Review: Mischief - 'The missionary of the delicious does exist.'
“How do you write a review with just 3 appetisers, Zat?” my good friend and loyal dining companion asked as if I am proclaiming the most absurd in saying that I wanted to review Mischief. Although my usual modus operandi for a review is to have an appetiser, a main dish, and a dessert, I told myself, that just as some places are created for the sole consumption of desserts, there are some places that exist simply as a no-frills food joint with food that aim to complement the alcoholic beverages that they serve. Furthermore, imagine how novel it would be to review a restaurant and determine its value simply through the strength of its side dishes.
Mischief is the kind of restaurant you go to when you’re full from dinner and waiting to catch a show at Esplanade where it is housed. Or you're early for a show but it's too late for dinner. Set amongst other similarly styled food joints such as Alter Ego and Harry’s, it is rather apparent that Esplanade strives to create a very specific vibe of rambunctious merriment, clinking beer mugs, and champagne glasses, voices straining to be heard above the party sounds of the restaurants and the nightly performances at the outdoor theatre. The atmosphere is electric, it’s constantly on the move, and it is exactly where Mischief fits in.
Mischief used to be the brain-child of Cynthia Koh, Michelle Chong, and Daniel Ong but has now been taken over by owner Leonard Tham. Under the leadership of head chef Mark Tang, Mischief prides itself as a restaurant serving up honest American and South-East Asian street cuisine. But at times I feel like Mischief struggles to balance its inherent passion for amazing food with the more commercially profitable exercise of serving alcoholic beverages.
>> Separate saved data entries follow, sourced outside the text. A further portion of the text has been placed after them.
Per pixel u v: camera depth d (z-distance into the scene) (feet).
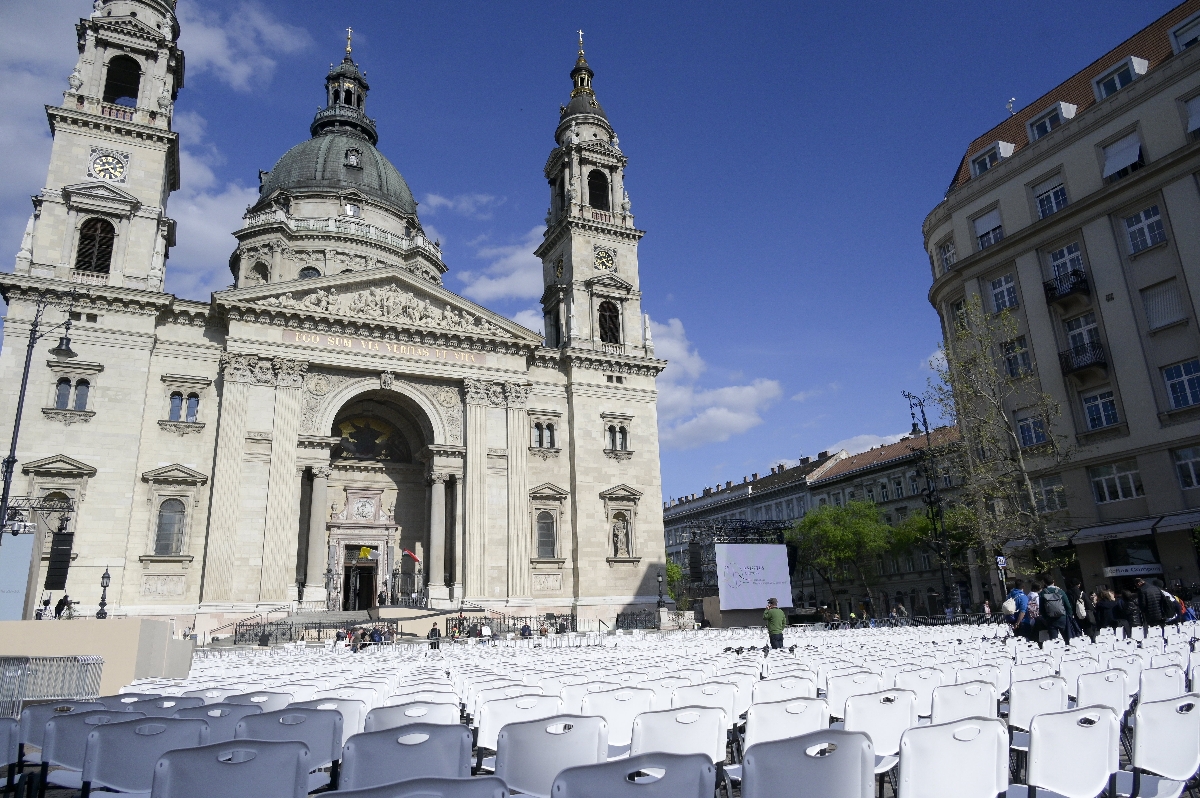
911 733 22.04
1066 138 158.81
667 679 38.52
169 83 182.09
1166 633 66.18
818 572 297.94
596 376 205.16
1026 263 163.32
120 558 147.54
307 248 227.40
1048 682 32.94
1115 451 144.36
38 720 30.04
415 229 254.27
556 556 190.08
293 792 19.74
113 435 152.35
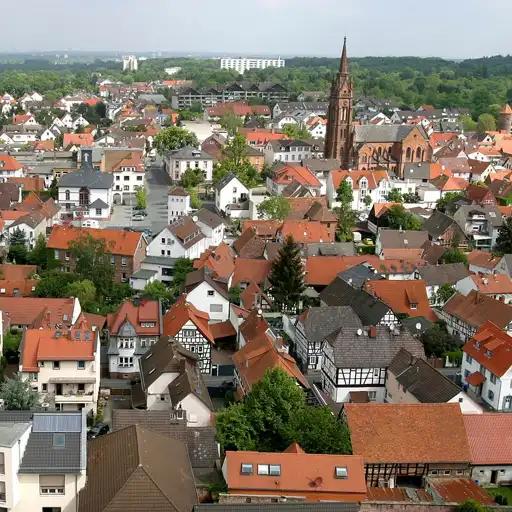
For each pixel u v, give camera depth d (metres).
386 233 159.00
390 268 141.38
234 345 114.38
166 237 142.75
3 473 59.00
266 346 96.25
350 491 67.81
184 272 136.50
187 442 75.25
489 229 177.25
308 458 69.31
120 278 138.50
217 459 75.00
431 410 79.00
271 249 147.12
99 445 66.88
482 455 77.75
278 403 78.44
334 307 110.31
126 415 75.56
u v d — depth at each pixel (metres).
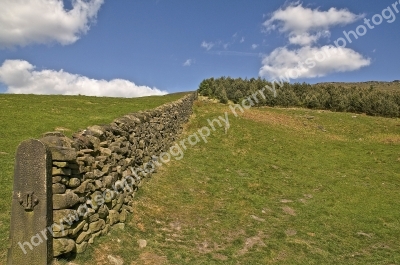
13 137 14.10
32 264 5.36
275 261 8.34
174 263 7.29
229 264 7.79
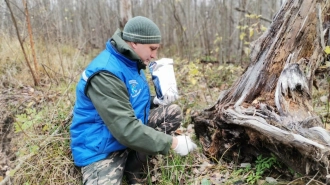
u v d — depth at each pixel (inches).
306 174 61.5
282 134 59.0
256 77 75.0
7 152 104.1
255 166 72.7
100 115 65.5
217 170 76.0
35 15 196.4
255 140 67.9
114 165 69.8
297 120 63.5
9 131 115.2
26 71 166.9
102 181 65.9
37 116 82.7
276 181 66.7
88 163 70.7
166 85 78.4
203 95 126.7
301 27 74.2
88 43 331.3
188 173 77.0
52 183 74.5
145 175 78.7
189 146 72.1
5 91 145.6
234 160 77.5
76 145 72.9
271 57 75.4
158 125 86.3
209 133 83.7
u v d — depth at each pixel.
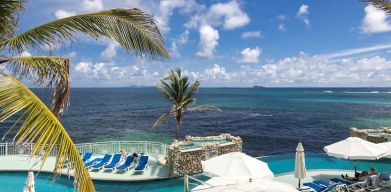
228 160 13.09
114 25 6.02
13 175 17.77
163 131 49.53
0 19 6.55
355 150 15.52
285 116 71.50
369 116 69.31
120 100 138.38
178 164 17.80
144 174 17.88
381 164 21.33
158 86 23.25
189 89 23.38
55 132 4.02
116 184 16.95
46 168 18.30
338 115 72.31
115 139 41.69
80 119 65.75
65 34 5.85
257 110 88.81
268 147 36.50
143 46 6.32
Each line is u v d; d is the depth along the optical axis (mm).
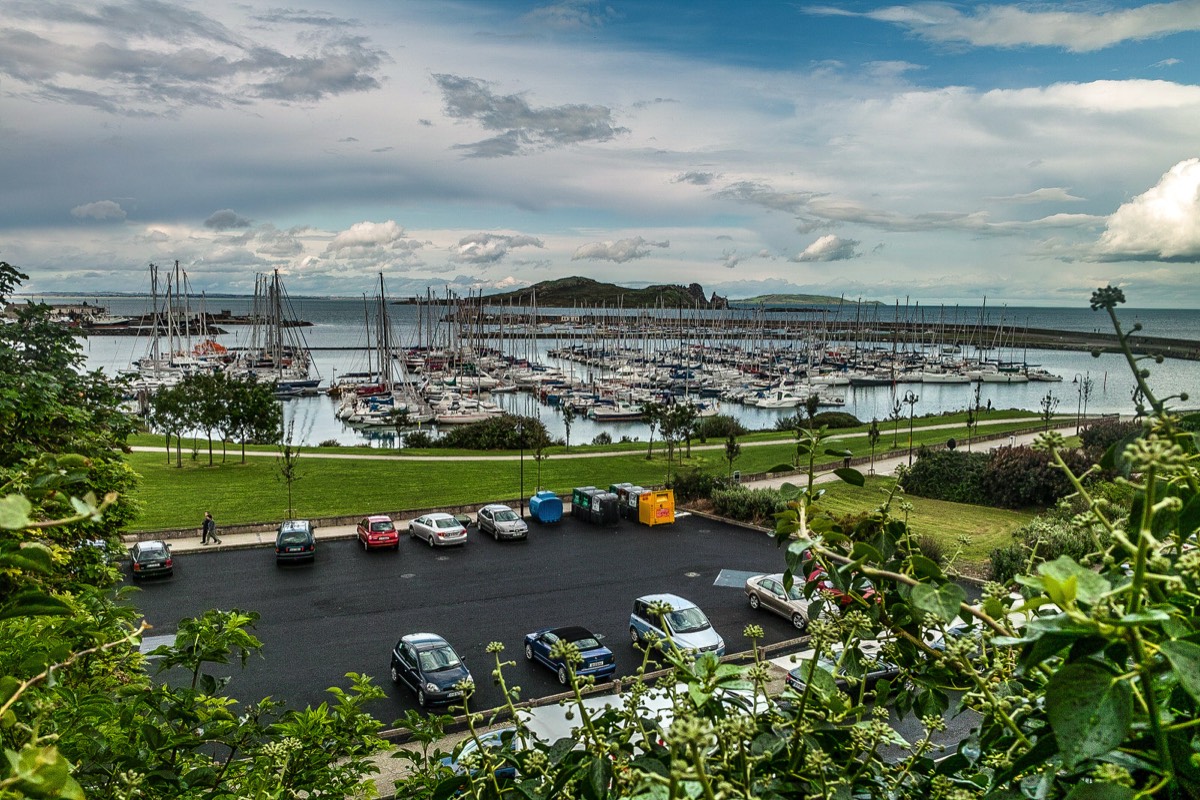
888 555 2801
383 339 108062
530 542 30875
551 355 168250
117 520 12625
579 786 2537
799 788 2400
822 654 2676
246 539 30188
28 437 10523
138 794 3984
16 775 1639
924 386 113125
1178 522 1889
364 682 5980
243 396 46094
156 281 103438
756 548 29906
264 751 4641
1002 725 2400
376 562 27859
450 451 51844
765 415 87875
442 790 2881
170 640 19906
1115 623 1549
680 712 2375
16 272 11805
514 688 3279
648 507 33531
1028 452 35188
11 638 4656
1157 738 1612
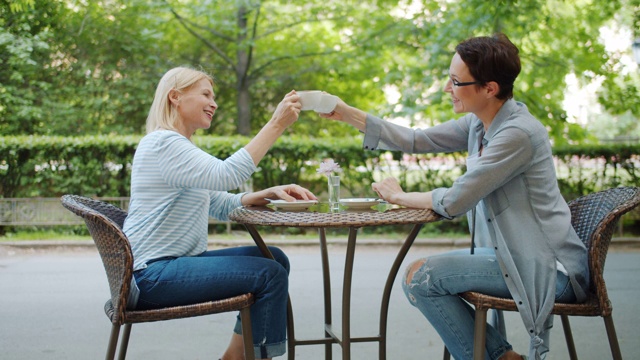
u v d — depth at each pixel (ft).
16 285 16.84
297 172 25.21
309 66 36.45
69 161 24.67
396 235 24.25
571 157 25.43
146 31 30.40
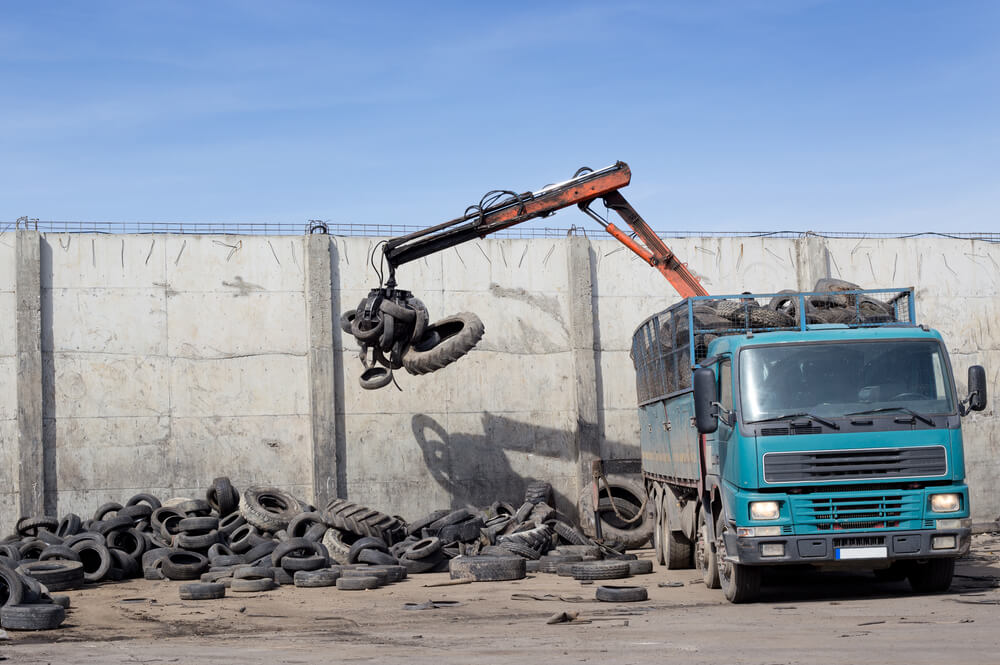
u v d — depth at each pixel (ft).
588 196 64.64
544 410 82.28
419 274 81.25
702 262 85.40
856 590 45.60
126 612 46.03
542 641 32.91
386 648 32.68
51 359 75.56
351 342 79.56
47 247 76.28
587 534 72.18
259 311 78.74
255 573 54.90
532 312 82.79
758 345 41.91
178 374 77.20
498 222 65.26
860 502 39.83
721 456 43.27
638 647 30.66
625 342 83.76
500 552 63.77
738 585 41.86
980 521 85.40
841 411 40.52
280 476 77.77
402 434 79.71
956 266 88.33
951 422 40.65
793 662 26.68
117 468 75.66
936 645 28.76
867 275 87.15
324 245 79.20
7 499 73.92
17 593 42.42
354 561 60.95
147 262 77.61
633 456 82.89
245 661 30.48
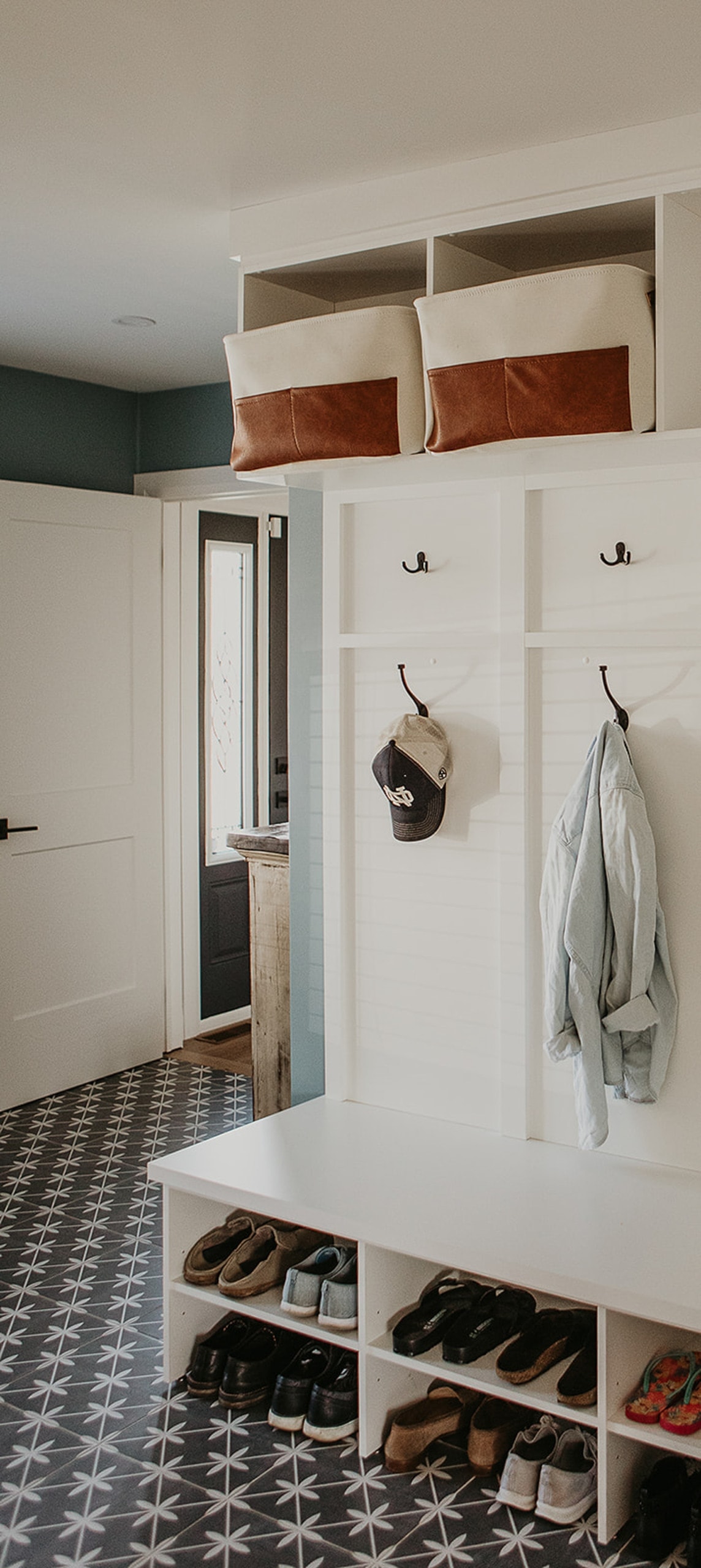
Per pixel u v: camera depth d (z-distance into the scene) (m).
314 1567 2.18
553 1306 2.70
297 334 2.63
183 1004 5.21
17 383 4.41
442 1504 2.35
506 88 2.20
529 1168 2.69
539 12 1.91
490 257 2.80
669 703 2.63
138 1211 3.61
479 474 2.76
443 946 2.99
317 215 2.75
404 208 2.64
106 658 4.64
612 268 2.28
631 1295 2.13
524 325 2.36
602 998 2.62
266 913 3.86
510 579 2.80
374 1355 2.46
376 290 3.06
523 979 2.83
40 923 4.48
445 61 2.09
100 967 4.73
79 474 4.66
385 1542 2.24
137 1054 4.92
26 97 2.23
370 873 3.11
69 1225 3.53
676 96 2.24
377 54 2.06
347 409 2.61
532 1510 2.32
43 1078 4.54
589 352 2.33
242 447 2.77
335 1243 2.88
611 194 2.41
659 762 2.64
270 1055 3.88
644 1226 2.39
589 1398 2.26
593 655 2.71
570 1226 2.39
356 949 3.14
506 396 2.41
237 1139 2.88
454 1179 2.63
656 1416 2.19
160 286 3.40
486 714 2.89
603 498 2.68
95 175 2.62
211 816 5.34
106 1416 2.63
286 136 2.42
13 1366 2.82
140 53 2.06
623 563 2.66
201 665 5.23
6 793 4.32
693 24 1.96
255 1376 2.65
The more I study the menu, the more impressed I am at the gamut of choices on offer. I actually think that the food menu can be taken out in its entirety and is capable of holding its own as a stand-alone restaurant with diners who can appreciate the love and care that has gone into creating some of the amazing dishes. Are the dishes mind-blowingly creative? It isn’t. Do the dishes boast a strong fusion thingamajig that is so painfully in trend now? It doesn't. But are they delicious? Hell, yes.
Take the Wagyu Beef Brisket, served in generous cascading slices with a side of gherkins, Jalapeno, and a condiment of American mustard. Presented on a plate lined with greaseproof paper of American patriotic leaning of red, white, blue, and a sprinkling of stars, at first glance, the beef brisket seems dry. Lifeless. And desperately in need of some moisture. But venture closer and you can see specks of black pepper generously seasoning the meat as well as a coat of shine that seems to sparkle in the light whichever way you look.
Upon the first bite of the Wagyu Brisket, I immediately forgot where I was at as the voices and sounds in the background faded into a gradual decrescendo. It’s like biting into a fluffy cloud of cotton candy; soft, gentle, and bursting with all manners of flavours. The 24 hours slow cook process is evident in the utter softness of the meat, each bite easily giving way to the next, like a beautiful waltz. When dipped with mustard, you get a very sharp zing that immediately jolts you back to reality, reminding you that this is not a full-fledged restaurant, although the tenderness of the brisket might lead you to imagine otherwise. And who could fault you for thinking that? The beef brisket. That’s who.
If the Beef Brisket has yet to convince you of the gastronomical prowess of Mischief, look no further than the Crispy Pork Belly, cooked to crisp perfection with a cacophony of spices that sing the most joyous tune; garlic, sea salt, oregano, whole grain mustard, and oregano. I have been searching across this entire island for good crispy pork belly and this right here will be the standard against which all others will be judged against. The meat was soft, flavourful, and cooked to poetic perfection while the skin is brown and crackles satisfyingly to the bite. There was a layer of spiced paste at the base of the meat that I found to be so utterly robust and earthy that I don’t know to cry or smile at sheer joy.
I am however a little bit reticent about their Broccoli and Brie Au Gratin. Broccoli is sauteed simply to retain crunch and add flavour before adding in melted brie cheese in strips at the top. Upon sight, I really could not guess how this would taste. I mean, I know how broccoli tastes. I know how brie tastes. But together, what do you get?
What you get is innovation but at the expense of taste. I want to like this dish passionately with the same love I have for brave and courageous cooking. But the more I tried to make something out of this, the more confused I get. In my head, the creaminess of the brie and the caramelisation of cheese would help balance the crunch of the broccoli. The opposing flavours should come together as one, but in reality, it is two opposing flavours that need perhaps a little bit of acidity to complete the trinity of taste.
If what you’re looking for is a quick drink to pass the time, then Mischief is definitely the place to go to while you wait. But you would be remiss to try their food offerings cooked expertly with passion and heart. The missionary of the delicious do exist and it can be found here at 8 Raffles Avenue, but only if you look close enough and give it the chance it deserves.